I suppose on the one hand, that’s not so remarkable.

Doris Kearns Goodwin is a decorated presidential historian and has published massive biographies of Abraham Lincoln, John F. Kennedy, and Lyndon B. Johnson.

Her latest effort is Bully Pulpit which traces not only the origin of that term but also the complicated relationship between Theodore Roosevelt and William Howard Taft.  Who knew?

As authors tend to do, Kearns Goodwin is on a book tour in support of Bully Pulpit and that tour landed her in Austin (at, appropriately enough, the LBJ Library on the campus of the University of Texas).
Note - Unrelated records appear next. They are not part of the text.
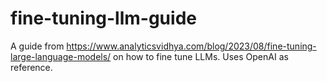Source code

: # fine-tuning-llm-guide
A guide from https://www.analyticsvidhya.com/blog/2023/08/fine-tuning-large-language-models/ on how to fine tune LLMs. Uses OpenAI as reference.
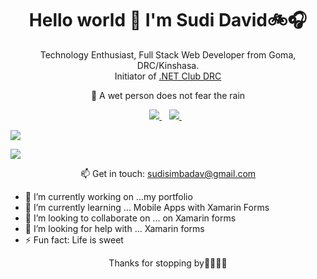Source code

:<h1 align='center'>
  Hello world 👋 I'm Sudi David🚲🎧
</h1>
<p align='center'>
  Technology Enthusiast, Full Stack Web Developer from Goma, DRC/Kinshasa. <br />
  Initiator of <a href="https://www.meetup.com/Dotnet-Club-Goma/">.NET Club DRC</a>
</p>
<p align='center'>
   🌱 A wet person does not fear the rain 
</p>
<p align='center'>
  <a href="https://www.linkedin.com/in/sudi-david-5887b5102/">
    <img src="https://img.shields.io/badge/linkedin-%230077B5.svg?&style=for-the-badge&logo=linkedin&logoColor=white" />
  </a>&nbsp;&nbsp;
  <a href="https://twitter.com/Sudi_Dav">    
    <img src="https://img.shields.io/badge/twitter-%230077B5.svg?&style=for-the-badge&logo=twitter&logoColor=white" />        
  </a>&nbsp;&nbsp;  
</p>

![](https://github-readme-stats.vercel.app/api?username=sudidav&show_icons=true&count_private=true)

![](https://github-readme-stats.vercel.app/api/top-langs/?username=sudidav&layout=compact)

<p align='center'>
  📫 Get in touch: <a href='mailto:sudisimbadav@gmail.com'>sudisimbadav@gmail.com</a>
</p>

- 🔭 I’m currently working on ...my portfolio
- 🌱 I’m currently learning ... Mobile Apps with Xamarin Forms
- 👯 I’m looking to collaborate on ... on Xamarin forms
- 🤔 I’m looking for help with ... Xamarin forms
- ⚡ Fun fact: Life is sweet

<p align='center'>
  Thanks for stopping by🤝🏿🤝🏿  
</p>

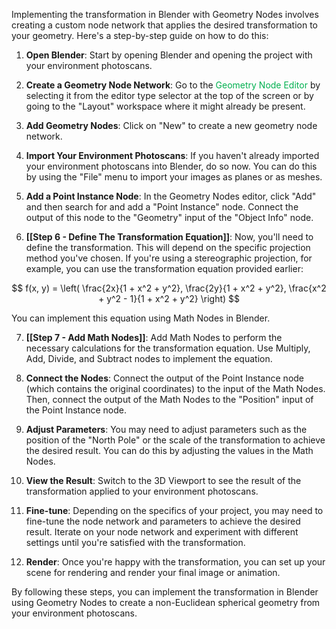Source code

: Implementing the transformation in Blender with Geometry Nodes involves creating a custom node network that applies the desired transformation to your geometry. Here's a step-by-step guide on how to do this:

1. **Open Blender**: Start by opening Blender and opening the project with your environment photoscans.

2. **Create a Geometry Node Network**: Go to the <font color="#00b050">Geometry Node Editor</font> by selecting it from the editor type selector at the top of the screen or by going to the "Layout" workspace where it might already be present.

3. **Add Geometry Nodes**: Click on "New" to create a new geometry node network.

4. **Import Your Environment Photoscans**: If you haven't already imported your environment photoscans into Blender, do so now. You can do this by using the "File" menu to import your images as planes or as meshes.

5. **Add a Point Instance Node**: In the Geometry Nodes editor, click "Add" and then search for and add a "Point Instance" node. Connect the output of this node to the "Geometry" input of the "Object Info" node.

6. **[[Step 6 - Define The Transformation Equation]]**: Now, you'll need to define the transformation. This will depend on the specific projection method you've chosen. If you're using a stereographic projection, for example, you can use the transformation equation provided earlier:

 $$   f(x, y) = \left( \frac{2x}{1 + x^2 + y^2}, \frac{2y}{1 + x^2 + y^2}, \frac{x^2 + y^2 - 1}{1 + x^2 + y^2} \right) $$

   You can implement this equation using Math Nodes in Blender.
  
7. **[[Step 7 - Add Math Nodes]]**: Add Math Nodes to perform the necessary calculations for the transformation equation. Use Multiply, Add, Divide, and Subtract nodes to implement the equation.

8. **Connect the Nodes**: Connect the output of the Point Instance node (which contains the original coordinates) to the input of the Math Nodes. Then, connect the output of the Math Nodes to the "Position" input of the Point Instance node.

9. **Adjust Parameters**: You may need to adjust parameters such as the position of the "North Pole" or the scale of the transformation to achieve the desired result. You can do this by adjusting the values in the Math Nodes.

10. **View the Result**: Switch to the 3D Viewport to see the result of the transformation applied to your environment photoscans.

11. **Fine-tune**: Depending on the specifics of your project, you may need to fine-tune the node network and parameters to achieve the desired result. Iterate on your node network and experiment with different settings until you're satisfied with the transformation.

12. **Render**: Once you're happy with the transformation, you can set up your scene for rendering and render your final image or animation.

By following these steps, you can implement the transformation in Blender using Geometry Nodes to create a non-Euclidean spherical geometry from your environment photoscans.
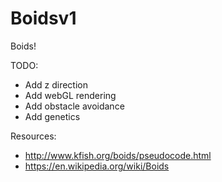 # Boidsv1
Boids!

TODO:
* Add z direction
* Add webGL rendering
* Add obstacle avoidance
* Add genetics

Resources:
* http://www.kfish.org/boids/pseudocode.html
* https://en.wikipedia.org/wiki/Boids
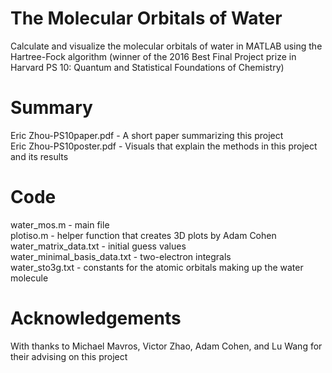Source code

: # The Molecular Orbitals of Water
Calculate and visualize the molecular orbitals of water in MATLAB using the Hartree-Fock algorithm (winner of the 2016 Best Final Project prize in Harvard PS 10: Quantum and Statistical Foundations of Chemistry)

 # Summary
 Eric Zhou-PS10paper.pdf - A short paper summarizing this project <br/>
 Eric Zhou-PS10poster.pdf - Visuals that explain the methods in this project and its results
 
 # Code
 water_mos.m - main file <br/>
 plotiso.m - helper function that creates 3D plots by Adam Cohen <br/>
 water_matrix_data.txt - initial guess values <br/>
 water_minimal_basis_data.txt - two-electron integrals <br/>
 water_sto3g.txt - constants for the atomic orbitals making up the water molecule <br/>
 
 # Acknowledgements
 With thanks to Michael Mavros, Victor Zhao, Adam Cohen, and Lu Wang for their advising on this project
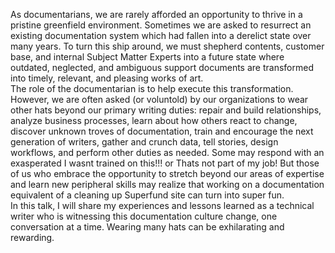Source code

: <p>As documentarians, we are rarely afforded an opportunity to thrive in a pristine greenfield environment. Sometimes we are asked to resurrect an existing documentation system which had fallen into a derelict state over many years. To turn this ship around, we must shepherd contents, customer base, and internal Subject Matter Experts into a future state where outdated, neglected, and ambiguous support documents are transformed into timely, relevant, and pleasing works of art.<br>
The role of the documentarian is to help execute this transformation. However, we are often asked (or voluntold) by our organizations to wear other hats beyond our primary writing duties: repair and build relationships, analyze business processes, learn about how others react to change, discover unknown troves of documentation, train and encourage the next generation of writers, gather and crunch data, tell stories, design workflows, and perform other duties as needed. Some may respond with an exasperated I wasnt trained on this!!! or Thats not part of my job! But those of us who embrace the opportunity to stretch beyond our areas of expertise and learn new peripheral skills may realize that working on a documentation equivalent of a cleaning up Superfund site can turn into super fun.<br>
In this talk, I will share my experiences and lessons learned as a technical writer who is witnessing this documentation culture change, one conversation at a time. Wearing many hats can be exhilarating and rewarding.</p>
And that’s where my mom fits in.  She lives in Austin, is herself an avid reader and published author, and counts Kearns Goodwin as among her favorites.  Here’s what she wrote to me about going to the book signing:

Waiting in line for at least 20 minutes, I was able to get an autographed copy of her newest book (7 years in writing), Bully Pulpit, Theodore Roosevelt and William Howard Taft.  It may take me 7 years to read, but I’ll love every word.  She and I exchanged a few words.  She was impressed that I had seen the Roosevelts and remembered WWI. 
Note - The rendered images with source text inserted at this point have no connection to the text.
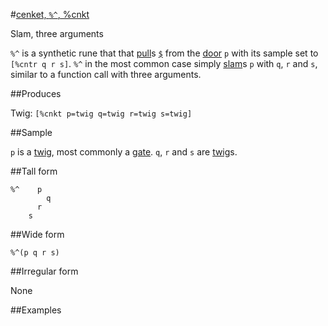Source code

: #[cenket, `%^`, %cnkt](#cnkt)

Slam, three arguments

`%^` is a synthetic rune that that [pull]()s [`$`]() from the [door]() `p` with its sample set to `[%cntr q r s]`. `%^` in the most common case simply [slam]()s `p` with `q`, `r` and `s`, similar to a function call with three arguments.

##Produces

Twig: `[%cnkt p=twig q=twig r=twig s=twig]`

##Sample

`p` is a [twig](), most commonly a [gate]().
`q`, `r` and `s` are [twig]()s.

##Tall form

    %^    p
            q
          r
        s

##Wide form

    %^(p q r s)

##Irregular form

None

##Examples



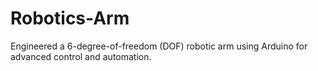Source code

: # Robotics-Arm
Engineered a 6-degree-of-freedom (DOF) robotic arm using Arduino for advanced control and automation.

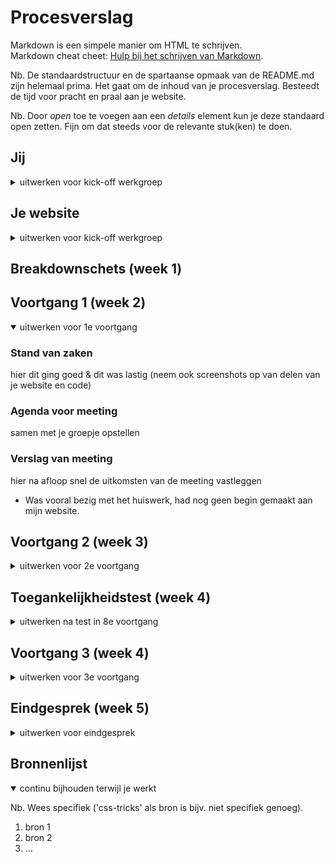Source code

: # Procesverslag
Markdown is een simpele manier om HTML te schrijven.  
Markdown cheat cheet: [Hulp bij het schrijven van Markdown](https://github.com/adam-p/markdown-here/wiki/Markdown-Cheatsheet).

Nb. De standaardstructuur en de spartaanse opmaak van de README.md zijn helemaal prima. Het gaat om de inhoud van je procesverslag. Besteedt de tijd voor pracht en praal aan je website.

Nb. Door *open* toe te voegen aan een *details* element kun je deze standaard open zetten. Fijn om dat steeds voor de relevante stuk(ken) te doen.





## Jij

<details>
<summary>uitwerken voor kick-off werkgroep</summary>

### Auteur:
Oeds Bouman

#### Je startniveau:
blauw
#### Je focus:
surface plane
 
</details>





## Je website

<details>
<summary>uitwerken voor kick-off werkgroep</summary>

### Je opdracht:
link naar de website die je gaat namaken óf de naam/omschrijving van je eigen ontwerp
https://www.apple.com/nl/iphone-13-pro/
#### Screenshot(s) van de eerste pagina (small screen): 
hier de naam van de pagina  <img width="327" alt="Schermafbeelding 2021-11-17 om 12 58 21" src="https://user-images.githubusercontent.com/94326590/142196501-164730b9-d18e-4fba-92c6-0c4477749117.png">

<img src="images/dummy-plaatje.jpg" width="375px" alt="omschrijving van de pagina">
 apple iphone 13 pro

#### Screenshot(s) van de tweede pagina (small screen):
hier de naam van de pagina  <img width="325" alt="Schermafbeelding 2021-11-17 om 12 58 49" src="https://user-images.githubusercontent.com/94326590/142196558-45fc19d5-906f-422f-8020-89d35542bd67.png">

<img src="images/dummy-plaatje.jpg" width="375px" alt="omschrijving van de pagina">
 
</details>



## Breakdownschets (week 1)


</details>





## Voortgang 1 (week 2)

<details open>
<summary>uitwerken voor 1e voortgang</summary>

### Stand van zaken
hier dit ging goed & dit was lastig (neem ook screenshots op van delen van je website en code)


### Agenda voor meeting
samen met je groepje opstellen


### Verslag van meeting
hier na afloop snel de uitkomsten van de meeting vastleggen

- Was vooral bezig met het huiswerk, had nog geen begin gemaakt aan mijn website.

</details>





## Voortgang 2 (week 3)

<details>
<summary>uitwerken voor 2e voortgang</summary>

### Stand van zaken
hier dit ging goed & dit was lastig (neem ook screenshots op van delen van je website en code)


### Agenda voor meeting
samen met je groepje opstellen

| student 1      | student 2          | student 3    | student 4        |
| ---            | ---                | ---          | ---              |
| Kijken naar de | ...                | ...          | ...              |
| fonts en kleur verloop| 
 binnen apple site|

### Verslag van meeting
ik heb mijn menu balk zo gemaakt dat je een transitie hebt van klikken naar beneden en dan dat de tekst langzaam verschijnt en naar de sectie van de ipad mini gekeken waar de tekst een leuke font en kleur verloop heeft.e

</details>





## Toegankelijkheidstest (week 4)

<details>
<summary>uitwerken na test in 8e voortgang</summary>

### Bevindingen
Ik moet meer focussen op de breakdownschetsen die ik nog niet heb gemaakt en van daar verder gaan met de website maken. 

#### Titel eerste bevinding
Hier korte omschrijving (met indien nodig een afbeelding)

Hier een omschrijving van hoe het opgelost kan worden (met indien nodig een afbeelding)


#### Titel tweede bevinding. 
Hier korte omschrijving (met indien nodig een afbeelding)

Hier een omschrijving van hoe het opgelost kan worden (met indien nodig een afbeelding)


#### Titel volgende bevinding. 
Hier korte omschrijving (met indien nodig een afbeelding)

Hier een omschrijving van hoe het opgelost kan worden (met indien nodig een afbeelding)


#### Titel nog een bevinding. 
Hier korte omschrijving (met indien nodig een afbeelding)

Hier een omschrijving van hoe het opgelost kan worden (met indien nodig een afbeelding)

</details>





## Voortgang 3 (week 4)

<details>
<summary>uitwerken voor 3e voortgang</summary>

### Stand van zaken
hier dit ging goed & dit was lastig (neem ook screenshots op van delen van je website en code)


### Agenda voor meeting
samen met je groepje opstellen

| student 1      | student 2          | student 3    | student 4        |
| ---            | ---                | ---          | ---              |
| dit bespreken  | en dit             | en ik dit    | en dan ik dat    |
| en dat ook nog | dit als er tijd is | nog een punt | dit wil ik zeker |
| ...            | ...                | ...          | ...              |


### Verslag van meeting
hier na afloop snel de uitkomsten van de meeting vastleggen

- punt 1
- punt 2
- nog een punt
- ...

</details>





## Eindgesprek (week 5)

<details>
<summary>uitwerken voor eindgesprek</summary>

### Stand van zaken
hier dit ging goed & dit was lastig (neem ook screenshots op van delen van je website en code)

### Screenshot(s)

hier screenshot(s) van je eindresultaat

</details>





## Bronnenlijst

<details open>
<summary>continu bijhouden terwijl je werkt</summary>

Nb. Wees specifiek ('css-tricks' als bron is bijv. niet specifiek genoeg).

1. bron 1
2. bron 2
3. ...

</details>
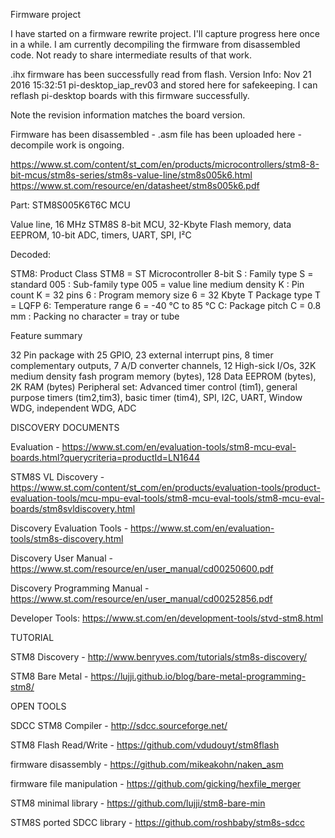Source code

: Firmware project

I have started on a firmware rewrite project.  I'll capture progress here once in a while.  I am currently decompiling the firmware from disassembled code.  Not ready to share intermediate results of that work.

.ihx firmware has been successfully read from flash.  Version Info:  Nov 21 2016 15:32:51 pi-desktop_iap_rev03 and stored here for safekeeping.  I can reflash pi-desktop boards with this firmware successfully.

Note the revision information matches the board version.

Firmware has been disassembled - .asm file has been uploaded here - decompile work is ongoing.

https://www.st.com/content/st_com/en/products/microcontrollers/stm8-8-bit-mcus/stm8s-series/stm8s-value-line/stm8s005k6.html 
https://www.st.com/resource/en/datasheet/stm8s005k6.pdf 

Part: STM8S005K6T6C MCU

Value line, 16 MHz STM8S 8-bit MCU, 32-Kbyte Flash memory, data EEPROM, 10-bit ADC, timers, UART, SPI, I²C

Decoded:

STM8: Product Class STM8 = ST Microcontroller 8-bit
S : Family type S = standard
005 : Sub-family type 005 = value line medium density
K : Pin count K = 32 pins
6 : Program memory size 6 = 32 Kbyte
T Package type T = LQFP
6: Temperature range 6 = -40 °C to 85 °C
C: Package pitch C = 0.8 mm
 : Packing no character = tray or tube 
 
 Feature summary
 
 32 Pin package with 25 GPIO, 23 external interrupt pins, 8 timer complementary outputs, 7 A/D converter channels, 
 12 High-sick I/Os, 32K medium density fash program memory (bytes), 128 Data EEPROM (bytes), 2K RAM (bytes)
 Peripheral set: Advanced timer control (tim1), general purpose timers (tim2,tim3), basic timer (tim4), SPI, I2C, UART, 
 Window WDG, independent WDG, ADC
 
DISCOVERY DOCUMENTS

Evaluation - https://www.st.com/en/evaluation-tools/stm8-mcu-eval-boards.html?querycriteria=productId=LN1644

STM8S VL Discovery - https://www.st.com/content/st_com/en/products/evaluation-tools/product-evaluation-tools/mcu-mpu-eval-tools/stm8-mcu-eval-tools/stm8-mcu-eval-boards/stm8svldiscovery.html

Discovery Evaluation Tools - https://www.st.com/en/evaluation-tools/stm8s-discovery.html

Discovery User Manual - https://www.st.com/resource/en/user_manual/cd00250600.pdf 

Discovery Programming Manual - https://www.st.com/resource/en/user_manual/cd00252856.pdf

Developer Tools:  https://www.st.com/en/development-tools/stvd-stm8.html 

TUTORIAL

STM8 Discovery - http://www.benryves.com/tutorials/stm8s-discovery/ 

STM8 Bare Metal - https://lujji.github.io/blog/bare-metal-programming-stm8/ 

OPEN TOOLS

SDCC STM8 Compiler - http://sdcc.sourceforge.net/

STM8 Flash Read/Write - https://github.com/vdudouyt/stm8flash 

firmware disassembly - https://github.com/mikeakohn/naken_asm

firmware file manipulation - https://github.com/gicking/hexfile_merger 

STM8 minimal library - https://github.com/lujji/stm8-bare-min

STM8S ported SDCC library - https://github.com/roshbaby/stm8s-sdcc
Let that last sentence sink in: “she was impressed that I had seen the Roosevelts (as in Franklin & Eleanor) and remembered WWI (that’s #1, not #2).” 
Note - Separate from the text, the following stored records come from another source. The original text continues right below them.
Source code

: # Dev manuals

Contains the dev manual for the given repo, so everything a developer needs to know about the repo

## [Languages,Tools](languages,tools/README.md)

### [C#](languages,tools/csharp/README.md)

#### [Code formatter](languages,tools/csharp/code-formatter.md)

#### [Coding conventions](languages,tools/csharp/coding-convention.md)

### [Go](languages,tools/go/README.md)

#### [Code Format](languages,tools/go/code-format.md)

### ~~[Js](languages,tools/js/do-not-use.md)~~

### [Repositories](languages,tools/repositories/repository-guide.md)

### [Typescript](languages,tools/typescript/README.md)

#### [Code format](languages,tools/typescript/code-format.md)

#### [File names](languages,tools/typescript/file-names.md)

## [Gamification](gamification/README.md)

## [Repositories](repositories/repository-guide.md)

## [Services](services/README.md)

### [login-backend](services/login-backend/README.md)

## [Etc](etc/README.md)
It just got remarkable because my mom was born in 1915.

Do you know anybody these days who saw the Roosevelts and remembers World War I?  More to the point, do you know anyone these days who saw the Roosevelts, remembers World War I and stands in a line for 20 minutes at a book signing? 

It’s kind of fun having a 98-year-old mother who refuses to abide by the laws of nature and expectations of society.